BEGIN DATA FOR REVIEW

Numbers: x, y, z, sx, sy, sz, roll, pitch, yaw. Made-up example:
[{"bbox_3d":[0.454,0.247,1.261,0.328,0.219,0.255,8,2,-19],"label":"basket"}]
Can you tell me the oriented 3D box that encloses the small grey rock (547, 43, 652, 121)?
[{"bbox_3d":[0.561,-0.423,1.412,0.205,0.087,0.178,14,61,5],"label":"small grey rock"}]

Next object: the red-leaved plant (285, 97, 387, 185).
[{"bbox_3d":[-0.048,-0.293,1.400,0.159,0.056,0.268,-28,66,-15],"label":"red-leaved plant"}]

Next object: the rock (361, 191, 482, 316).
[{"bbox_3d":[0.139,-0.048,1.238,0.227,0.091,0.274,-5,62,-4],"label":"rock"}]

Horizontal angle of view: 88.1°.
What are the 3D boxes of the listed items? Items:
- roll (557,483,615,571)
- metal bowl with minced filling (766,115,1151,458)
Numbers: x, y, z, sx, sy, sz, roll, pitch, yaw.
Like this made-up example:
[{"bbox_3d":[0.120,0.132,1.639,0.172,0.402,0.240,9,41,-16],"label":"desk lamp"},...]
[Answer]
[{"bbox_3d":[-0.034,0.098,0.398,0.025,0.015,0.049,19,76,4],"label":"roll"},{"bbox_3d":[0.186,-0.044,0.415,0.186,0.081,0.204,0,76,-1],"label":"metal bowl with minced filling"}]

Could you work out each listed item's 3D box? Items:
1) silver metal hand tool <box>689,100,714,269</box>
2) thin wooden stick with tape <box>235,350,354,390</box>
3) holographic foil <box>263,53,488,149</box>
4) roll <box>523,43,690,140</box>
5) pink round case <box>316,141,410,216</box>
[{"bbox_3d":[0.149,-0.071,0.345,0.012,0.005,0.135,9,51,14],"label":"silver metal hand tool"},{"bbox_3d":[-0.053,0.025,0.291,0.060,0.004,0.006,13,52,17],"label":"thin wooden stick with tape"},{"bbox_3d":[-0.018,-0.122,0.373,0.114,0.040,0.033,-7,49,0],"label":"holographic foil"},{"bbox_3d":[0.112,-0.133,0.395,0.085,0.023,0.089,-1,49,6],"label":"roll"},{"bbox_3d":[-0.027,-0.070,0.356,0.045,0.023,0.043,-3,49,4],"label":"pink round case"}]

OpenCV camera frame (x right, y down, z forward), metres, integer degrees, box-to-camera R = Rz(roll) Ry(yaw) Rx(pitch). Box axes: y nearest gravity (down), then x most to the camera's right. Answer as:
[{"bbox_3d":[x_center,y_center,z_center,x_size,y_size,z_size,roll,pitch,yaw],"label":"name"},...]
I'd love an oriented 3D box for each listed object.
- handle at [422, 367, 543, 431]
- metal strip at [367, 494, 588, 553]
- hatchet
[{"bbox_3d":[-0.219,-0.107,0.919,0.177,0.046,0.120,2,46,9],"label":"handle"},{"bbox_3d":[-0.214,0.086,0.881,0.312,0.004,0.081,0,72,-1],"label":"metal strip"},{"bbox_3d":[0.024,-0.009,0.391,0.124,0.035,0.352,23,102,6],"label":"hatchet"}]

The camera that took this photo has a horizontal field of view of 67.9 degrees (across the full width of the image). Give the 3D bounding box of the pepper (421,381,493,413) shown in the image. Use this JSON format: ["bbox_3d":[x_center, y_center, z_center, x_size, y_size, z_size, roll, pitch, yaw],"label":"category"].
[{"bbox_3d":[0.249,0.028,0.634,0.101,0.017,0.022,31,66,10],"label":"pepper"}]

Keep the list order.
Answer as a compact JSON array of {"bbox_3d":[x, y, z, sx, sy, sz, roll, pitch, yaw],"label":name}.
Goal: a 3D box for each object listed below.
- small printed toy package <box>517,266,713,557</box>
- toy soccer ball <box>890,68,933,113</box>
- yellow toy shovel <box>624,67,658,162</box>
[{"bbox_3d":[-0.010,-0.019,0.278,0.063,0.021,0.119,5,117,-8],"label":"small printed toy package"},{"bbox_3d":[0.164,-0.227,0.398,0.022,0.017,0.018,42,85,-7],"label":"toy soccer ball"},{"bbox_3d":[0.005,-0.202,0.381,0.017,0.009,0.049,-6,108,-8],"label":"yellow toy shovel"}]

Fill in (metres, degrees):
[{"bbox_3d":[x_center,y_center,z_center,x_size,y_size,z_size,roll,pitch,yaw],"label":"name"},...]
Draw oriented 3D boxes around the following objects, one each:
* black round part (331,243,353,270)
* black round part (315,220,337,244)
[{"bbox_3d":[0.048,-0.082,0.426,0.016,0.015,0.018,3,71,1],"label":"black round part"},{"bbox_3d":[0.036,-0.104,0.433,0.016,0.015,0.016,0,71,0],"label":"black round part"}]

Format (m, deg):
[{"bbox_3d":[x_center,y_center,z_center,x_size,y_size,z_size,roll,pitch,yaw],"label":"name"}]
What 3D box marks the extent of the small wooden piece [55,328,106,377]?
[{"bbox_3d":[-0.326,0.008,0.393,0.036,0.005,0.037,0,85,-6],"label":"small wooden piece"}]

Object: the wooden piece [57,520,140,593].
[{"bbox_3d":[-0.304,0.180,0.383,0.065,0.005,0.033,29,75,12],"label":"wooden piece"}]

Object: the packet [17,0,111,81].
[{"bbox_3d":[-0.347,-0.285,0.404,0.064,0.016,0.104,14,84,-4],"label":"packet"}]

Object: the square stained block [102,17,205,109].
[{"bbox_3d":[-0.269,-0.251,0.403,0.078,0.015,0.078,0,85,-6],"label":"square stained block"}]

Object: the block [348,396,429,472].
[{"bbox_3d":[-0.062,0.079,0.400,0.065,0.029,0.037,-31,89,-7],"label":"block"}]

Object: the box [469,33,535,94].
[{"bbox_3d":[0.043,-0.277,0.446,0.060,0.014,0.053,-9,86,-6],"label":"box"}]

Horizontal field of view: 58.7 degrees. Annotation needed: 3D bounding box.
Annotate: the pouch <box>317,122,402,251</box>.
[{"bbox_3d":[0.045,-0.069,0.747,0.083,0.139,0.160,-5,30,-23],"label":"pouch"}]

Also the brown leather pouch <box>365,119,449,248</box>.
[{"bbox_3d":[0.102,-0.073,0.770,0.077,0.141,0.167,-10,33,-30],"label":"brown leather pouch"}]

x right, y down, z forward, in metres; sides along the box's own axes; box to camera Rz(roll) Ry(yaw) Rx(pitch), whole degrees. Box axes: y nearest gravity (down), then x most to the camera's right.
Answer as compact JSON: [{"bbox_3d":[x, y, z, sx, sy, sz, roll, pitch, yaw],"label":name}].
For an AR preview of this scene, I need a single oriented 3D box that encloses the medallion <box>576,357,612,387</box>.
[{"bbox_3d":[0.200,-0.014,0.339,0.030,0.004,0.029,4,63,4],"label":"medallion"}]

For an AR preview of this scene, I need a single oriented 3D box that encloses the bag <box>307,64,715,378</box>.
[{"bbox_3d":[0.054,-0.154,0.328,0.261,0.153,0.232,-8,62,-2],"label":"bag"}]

END DATA FOR REVIEW

▸ **YOUR TASK**:
Above are the entries. Quote exactly the lines from the one bearing "Also the brown" through the one bearing "x right, y down, z forward, in".

▸ **OUTPUT FOR THIS EXERCISE**:
Also the brown leather pouch <box>365,119,449,248</box>.
[{"bbox_3d":[0.102,-0.073,0.770,0.077,0.141,0.167,-10,33,-30],"label":"brown leather pouch"}]

x right, y down, z forward, in metres; sides along the box's own axes; box to camera Rz(roll) Ry(yaw) Rx(pitch), whole degrees. Box axes: y nearest gravity (down), then x most to the camera's right.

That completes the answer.